Accelerated and variable rates of protein sequence evolution in mitochondria. Branch lengths are scaled based on the proportion of amino acid substitutions in translated cox1 genes sequences from select bacterial and mitochondrial genomes (gray and black branches, respectively). Sequences were aligned with MAFFT (E-INS-i), and divergent N- and C-terminal portions of the alignment were manually trimmed. Branch length estimates were then generated in PAML v4.9a, using an LG+G model and a topology that was constrained based on published sources (Burki 2014; Lavrov & Pett 2016).

Box 2 Figure.

An example of introgression that is consistent with the possibility of mitochondrial mutation load selecting for adaptive replacement.
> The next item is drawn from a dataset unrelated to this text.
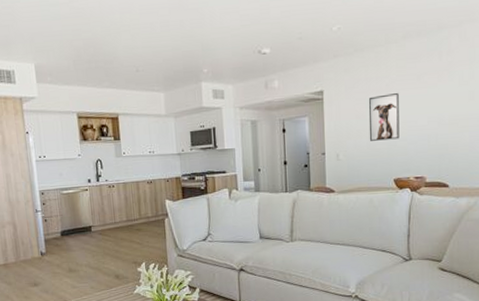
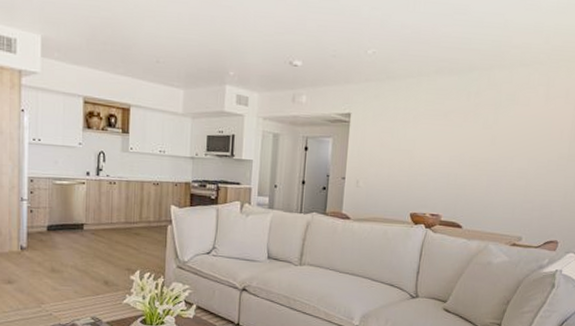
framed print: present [368,93,400,141] -> none [390,126,425,174]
The recipient species (Herichthys minckleyi) exhibits significantly higher nonsynonymous divergence than the donor species (H. cyanoguttatus) based on Tajima’s relative rate test (p = 0.009). Herichthys minckleyi also has a lower N_e and shows evidence of relaxed selection on the mitochondrial genome (Hulsey et al. 2016). Nonsynonymous branch lengths and w values (i.e., d_N/d_S) were estimated in PAML using a concatenation of all mitochondrial protein coding genes. The arrow indicates the direction of mitochondrial introgression. The cichlid image is from PhyloPic (M. Tan).